She joined Richard D'Oyly Carte's Comedy Opera Company at the Opera Comique in May 1878, creating the role of Josephine in Gilbert and Sullivan's comic opera H.M.S. Pinafore, which became a sensation. She earned excellent notices from the critics and was popular with audiences. The Era noted after the opening night, "Miss Emma Howson is one of the brightest, liveliest little ladies imaginable. She has a voice of charming quality, pure, sweet, and admirably in tune. Her singing at once established her in the good graces of the audience, and her acting was full of intelligence and comic talent." Howson left the D'Oyly Carte's company in April 1879. She next starred in The Beggar's Opera. During this period, her elder brother, John (died 1887), was the leading man in the long-running London production of Les cloches de Corneville.

She and her brother returned to the US early in the 1880s, where they both performed in Gilbert and Sullivan and toured in other works.
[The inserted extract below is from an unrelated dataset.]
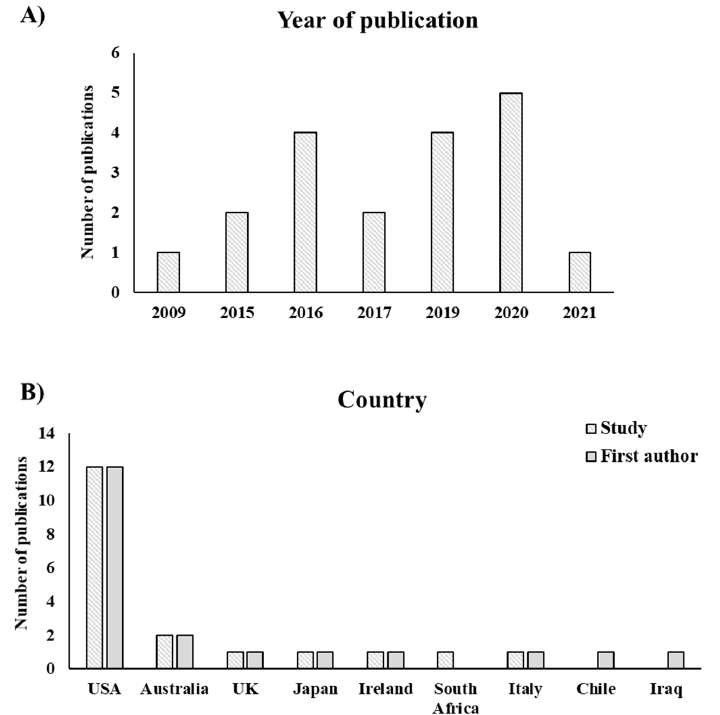
Figure 1. ( A ) Number of publications by year of publication; ( B ) country of the study and country of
There she reprised Josephine in Pinafore and played the title role in Patience opposite John as Bunthorne. He impersonated Oscar Wilde to the delight of the crowd at a train stop during Wilde's American tour. In the early 1890s, she retired from the stage and settled in Brooklyn, New York, where she taught music.

Howson died in New York in June 1928 at the age of 84 and was buried in Green-Wood Cemetery in Brooklyn. Her nephew was the actor Albert Howson.